When you’re hired to do a job, it stands to reason that you should actually do the job you’ve been hired to do. Think about it. If a company hired you to be a writer, and you never did any writing for the company, you probably wouldn’t keep your job too long. That is, of course, unless you work for the government.

For quite some time now, federal, state, and local governments across the country—including right here in Arizona—have been engaging in the practice of “release time.” If you’re unfamiliar with this term, it means that certain people are hired to do a specific job for the government, but instead of doing that job, they are “released” to work full-time for their union. This could be someone like a teacher, for example, who instead of teaching students, spends all his or her time doing work for the teachers’ union. But here’s the thing, even though these employees don’t actually work for the government, they still get a paycheck from the government—all funded by your tax dollars.

Is this practice unfair? Yes. Is it unconstitutional? Absolutely.

That’s why the Goldwater Institute has been challenging this practice in our state in a case that has made its way to the Arizona Supreme Court called Gilmore v. Gallego.
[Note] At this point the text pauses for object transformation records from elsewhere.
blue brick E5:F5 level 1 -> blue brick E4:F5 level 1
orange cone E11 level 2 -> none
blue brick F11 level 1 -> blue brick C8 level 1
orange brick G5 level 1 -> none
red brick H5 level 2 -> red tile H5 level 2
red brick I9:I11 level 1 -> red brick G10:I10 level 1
In this case, the City of Phoenix entered into a Memorandum of Understanding (MOU) with a union called the American Federation of State, County, and Municipal Employees, Local 2384, Field Unit II (AFSCME). Under the agreement, the City must provide AFSCME with the following to the tune of $499,000 annually:

    • Four full-time release positions for union members where they can engage exclusively in union activities.
    • An annual bank of up to 3,183 release time hours permitted to be used for union purposes.
    • 150 release time hours provided for union members to attend seminars, lectures, and conventions.
    • Up to $14,000 the City will reimburse the union so union members can attend employee-relations skill training.
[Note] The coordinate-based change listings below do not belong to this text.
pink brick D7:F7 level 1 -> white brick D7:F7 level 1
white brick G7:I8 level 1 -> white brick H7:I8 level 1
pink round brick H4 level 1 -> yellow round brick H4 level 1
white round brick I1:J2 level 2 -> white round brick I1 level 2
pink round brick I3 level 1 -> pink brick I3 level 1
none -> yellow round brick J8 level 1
This is outrageous! So, in support of Goldwater’s lawsuit, the Free Enterprise Club and the Grand Canyon Legal Center filed an amicus brief for two distinct reasons.

First, under the MOU, all employees are being charged the cost of the release time, whether they are members of the labor union or not. This is a direct violation of the First Amendment and the Arizona Constitution. Freedom of speech not only includes the right to speak freely, but also includes the right to choose not to speak. And in this circumstance, the City of Phoenix is forcing non-union members to pay for a union to engage in speech that they may not necessarily agree with.

Second, if the release time is being funded by the City of Phoenix, then it violates the Arizona Constitution’s Gift Clause, which prohibits the government from giving money to private organizations without getting something in return. Clearly, release time does not serve a public purpose. In fact, the unions actually bargain on behalf of the private financial interests of government employees against the public. As a result, the government employees may receive a benefit in the form of a higher salary, but taxpayers receive no such benefit. Instead, taxpayers only receive higher taxes.

For both these reasons, the Arizona Supreme Court should strike down this illegal practice in our state. No government employee should be getting paid to conduct union work. Instead, the state’s highest court should restore some common sense and ensure that government employees are only paid to perform the duties of the jobs they were hired to do.